Uma última razão para não sair, citada por muitos outros: nenhum lugar é considerado seguro após uma série de ataques na zona humanitária segura.
“Peço ao mundo que se mova para parar a guerra e nos fazer viver livremente e pacificamente como o resto dos povos do mundo”, disse Abu Ahmed.
Entre os que fugiram de Shukaiya estava Fathi Al-Samri, 21, que se mudou para Nuseirat, no centro de Gaza, para viver com uma irmã, enquanto o resto da família de sete pessoas permaneceu no local.
“Minha mãe insistiu que eu fosse para o sul porque sou seu único filho. O resto da família se recusou a sair para preservar nossa propriedade porque temem que nunca mais lhes seja permitido voltar”, disse ele.
Khaled Abu Anza, 23, estava sentado no portão da escola Abasan, ao lado de sua barraca de wi-fi, quando o ataque aéreo aconteceu na terça-feira.
“Íamos jogar futebol, mas decidimos ficar.
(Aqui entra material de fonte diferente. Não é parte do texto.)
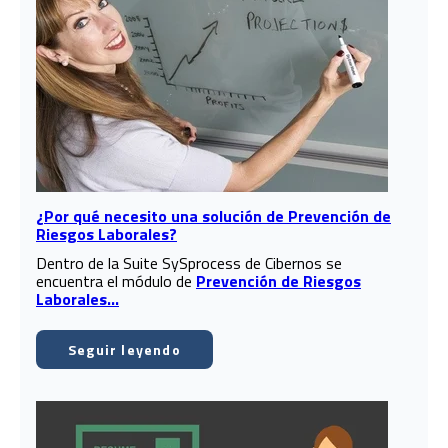
¿Por qué necesito una solución de Prevención de
Riesgos Laborales?
Dentro de la Suite SySprocess de Cibernos se
encuentra el módulo de
Prevención de Riesgos
Laborales...
Seguir leyendo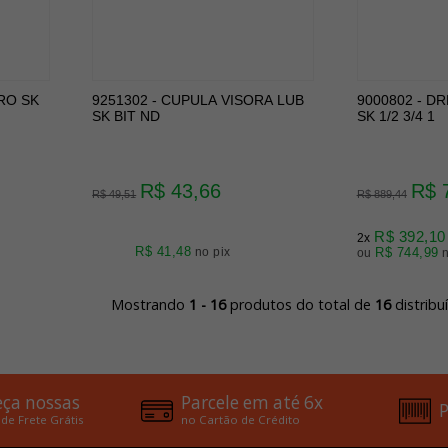
RO SK
9251302 - CUPULA VISORA LUB
9000802 - DRE
SK BIT ND
SK 1/2 3/4 1
R$ 43,66
R$ 
R$ 49,51
R$ 889,44
R$ 392,10
2x
R$ 41,48
no pix
R$ 744,99
ou
Mostrando
1 - 16
produtos do total de
16
distrib
ça nossas
Parcele em até 6x
P
 de Frete Grátis
no Cartão de Crédito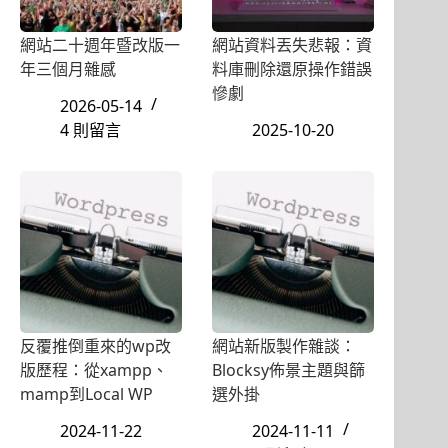
網站二十週年暨改版一
網站資料丟失悲報：資
年三個月雜感
料庫刪除還原操作錯誤
慘劇
2026-05-14
4 則留言
2025-10-20
反覆推倒重來的wp改
網站新版製作雜談：
版歷程：從xampp、
Blocksy佈景主題與篩
mamp到Local WP
選外掛
2024-11-22
2024-11-11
Houve uma explosão e, quando olhei em volta, vi todos os meus amigos e pessoas ao meu redor, cortados em pedaços e mortos. Eu queria ajudar as pessoas, mas quando olhei para mim mesmo, descobri que tinha estilhaços no peito, nas costas e nos pés, e estava sangrando”, disse ele.
“Depois de uns 20 minutos, um caminhão veio e eles me levaram com ele, e ele estava cheio de cadáveres… E eu era a única pessoa viva no caminhão… Isso é o suficiente, não temos mais energia. Estamos cansados. Não queremos nada, só parar a guerra.”